Through a youth pastor I met I came to the Assembly via a Bible study in the home of Tom Maddux that was led by George Geftakys. This youth pastor saw that I had an intense desire for a "deep commitment" and so brought me to this study where the believers were "serious". This youth pastor's interest's were less noble, as he was interested in Judy Beauchamp (at the time not yet Geftakys).
At that time I had the experience of salvation, and a great deal of enthusiasm, but desperately needed instruction (indoctrination?). From my first involvement I had some serious doubts regarding some of the things that I was being taught and saw practiced, but I did not listen as it was explained to me that such thinking was "of the flesh". Though I continued to reject many of these doubts they would not go away; this I believe was the presence of the Holy Spirit in my life.
When I left I was very confused, and began to study regarding my doubts. I read far and wide. I read Reformed theology and dispensational theology, conservative theology and liberal theology, traditional evangelical and Neo-orthodox theology. Though I was much better informed on theology, I remained confused as to which "camp" to align myself with.
Through this period I decided to start with what I had no doubt of and to attempt to start from the beginning, as it were. This led me to consider my initial experience of salvation and the conviction that God had visited me. My experience was not just an emotional moment, but a true transformation of my awareness of God ("Once I was blind but now I see"). This same awareness caused me to understand that the Bible was God's word, though I didn't understand much of it.

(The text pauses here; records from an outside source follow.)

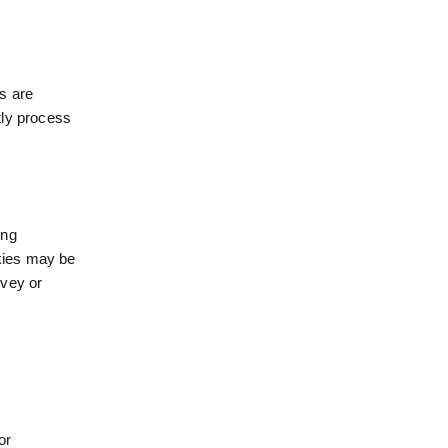
s are
tly process
ing
okies may be
rvey or
or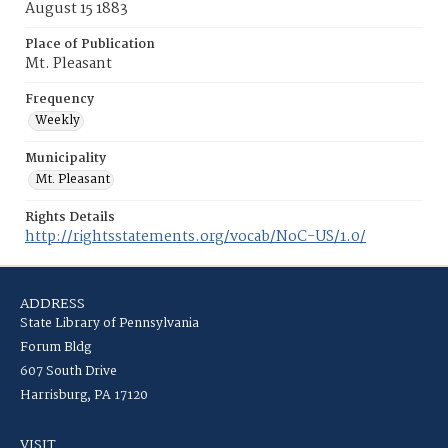
August 15 1883
Place of Publication
Mt. Pleasant
Frequency
Weekly
Municipality
Mt. Pleasant
Rights Details
http://rightsstatements.org/vocab/NoC-US/1.0/
ADDRESS
State Library of Pennsylvania
Forum Bldg
607 South Drive
Harrisburg, PA 17120
VISIT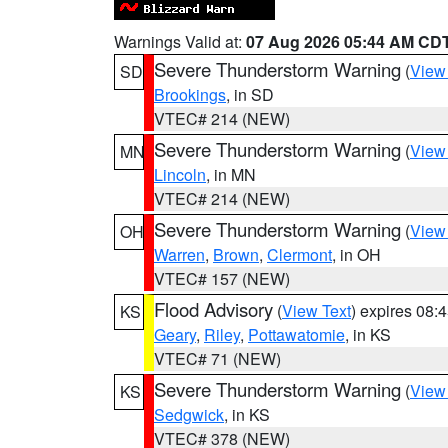
Warnings Valid at:
07 Aug 2026 05:44 AM CD
Severe Thunderstorm Warning
(
View
SD
Brookings
, in SD
VTEC# 214 (NEW)
Severe Thunderstorm Warning
(
View
MN
Lincoln
, in MN
VTEC# 214 (NEW)
Severe Thunderstorm Warning
(
View
OH
Warren
,
Brown
,
Clermont
, in OH
VTEC# 157 (NEW)
Flood Advisory
(
View Text
) expires 08
KS
Geary
,
Riley
,
Pottawatomie
, in KS
VTEC# 71 (NEW)
Severe Thunderstorm Warning
(
View
KS
Sedgwick
, in KS
VTEC# 378 (NEW)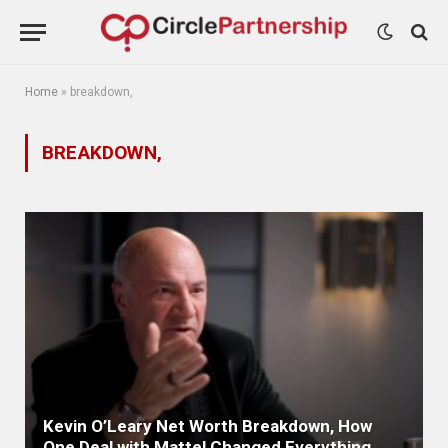
Home
»
breakdown,
BREAKDOWN,
Kevin O’Leary Net Worth Breakdown, How
One Deal with Mattel Changed Everything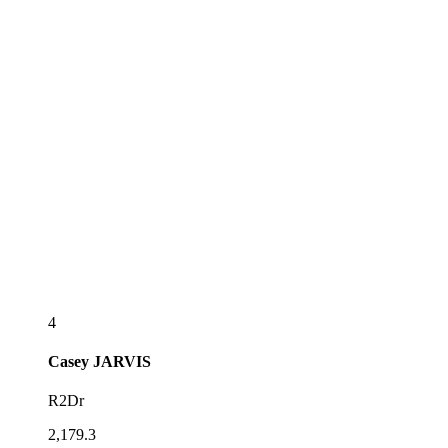
4
Casey
JARVIS
R2Dr
2,179.3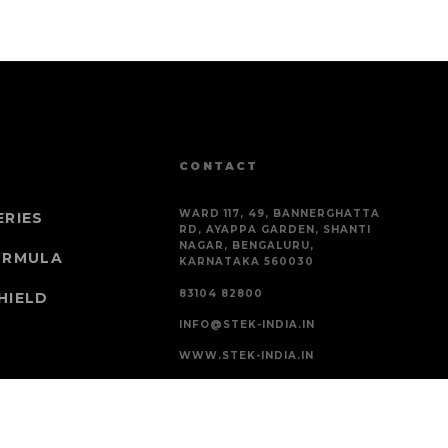
CONTACT
WARD 117, 49, BANNERGHATTA
ERIES
RD, AYAPPA GARDEN, SHANTI
NAGAR, BENGALURU,
ORMULA
KARNATAKA 560030
83104 82800
HIELD
INFO@STEK-INDIA.IN
WWW.STEK-INDIA.IN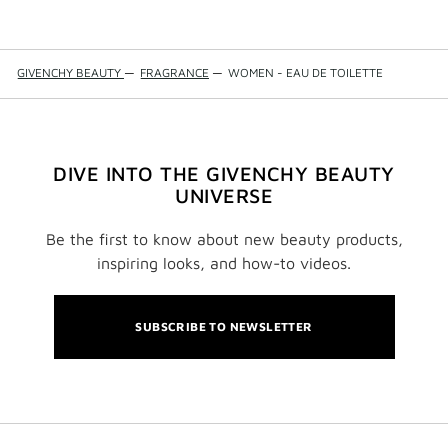
GIVENCHY BEAUTY
—
FRAGRANCE
—
WOMEN - EAU DE TOILETTE
DIVE INTO THE GIVENCHY BEAUTY
UNIVERSE
Be the first to know about new beauty products,
inspiring looks, and how-to videos.
SUBSCRIBE TO NEWSLETTER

From this point I simply considered what the Gospel message said. This, (not the study of comparative theology, original languages, advanced arguments for the defense of the faith, etc.) was the focus that brought stability and confidence to my life. The simplicity that is in Christ is a fount of life to those who have been born again.

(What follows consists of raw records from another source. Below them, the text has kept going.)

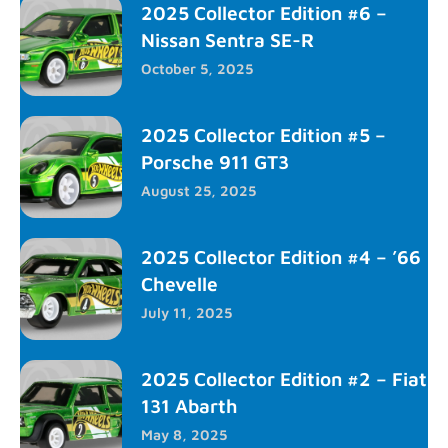
2025 Collector Edition #6 –
Nissan Sentra SE-R
October 5, 2025
2025 Collector Edition #5 –
Porsche 911 GT3
August 25, 2025
2025 Collector Edition #4 – ’66
Chevelle
July 11, 2025
2025 Collector Edition #2 – Fiat
131 Abarth
May 8, 2025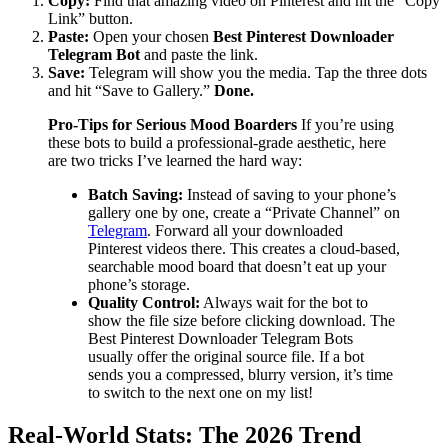
Copy:
Find that amazing video on Pinterest and hit the “Copy
Link” button.
Paste:
Open your chosen
Best Pinterest Downloader
Telegram Bot
and paste the link.
Save:
Telegram will show you the media. Tap the three dots
and hit “Save to Gallery.”
Done.
Pro-Tips for Serious Mood Boarders
If you’re using
these bots to build a professional-grade aesthetic, here
are two tricks I’ve learned the hard way:
Batch Saving:
Instead of saving to your phone’s
gallery one by one, create a “Private Channel” on
Telegram
. Forward all your downloaded
Pinterest videos there. This creates a cloud-based,
searchable mood board that doesn’t eat up your
phone’s storage.
Quality Control:
Always wait for the bot to
show the file size before clicking download. The
Best Pinterest Downloader Telegram Bots
usually offer the original source file. If a bot
sends you a compressed, blurry version, it’s time
to switch to the next one on my list!
Real-World Stats: The 2026 Trend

From the above starting point, the clearly declared Gospel message, we are anchored in the great sea of all that we may wonder about and have doubts regarding. His sheep hear His voice, and that voice was spoken the clearest and brightest in God the Son's incarnation, life, death, resurrection, and exaltation. Through the Gospel we attempt to unite our understanding of who God is and what our lives as Christians should be.
I have found that all theologians who understand the above paragraph, though reformed, fundamentalist, conservative, neo, etc., do not hold that "our camp is the only way camp", but offer a distinctive way of describing the same Jesus and the same wonderful grace. There are some real differences in these "distinctives", but not in the central emphasis of the essentials of the Gospel and nature of God.
I still almost daily read theology, (to believe in the simplicity we have in Christ is not to be opposed to thinking about difficult things, or to avoid opposing arguments) as I like to try and stretch my thinking, but always within the bounds of what I know is the firm foundation that has been laid for our faith.
I hope that this is some help for those who are struggling with questions like Calvinism vs. Arminianism, Lordship salvation vs. dispensationalism, fundamentalism vs. Neoism, Pre-tribulation vs. post tribulation, etc. There is something to be learned from all these different positions, but what we keep must agree with the simple Gospel of the Grace of God. This simplicity is not an anti-intellectual or anti-scholar (as George Geftakys taught) but an acknowledgement of the spiritual basis for one's understanding of God and reality.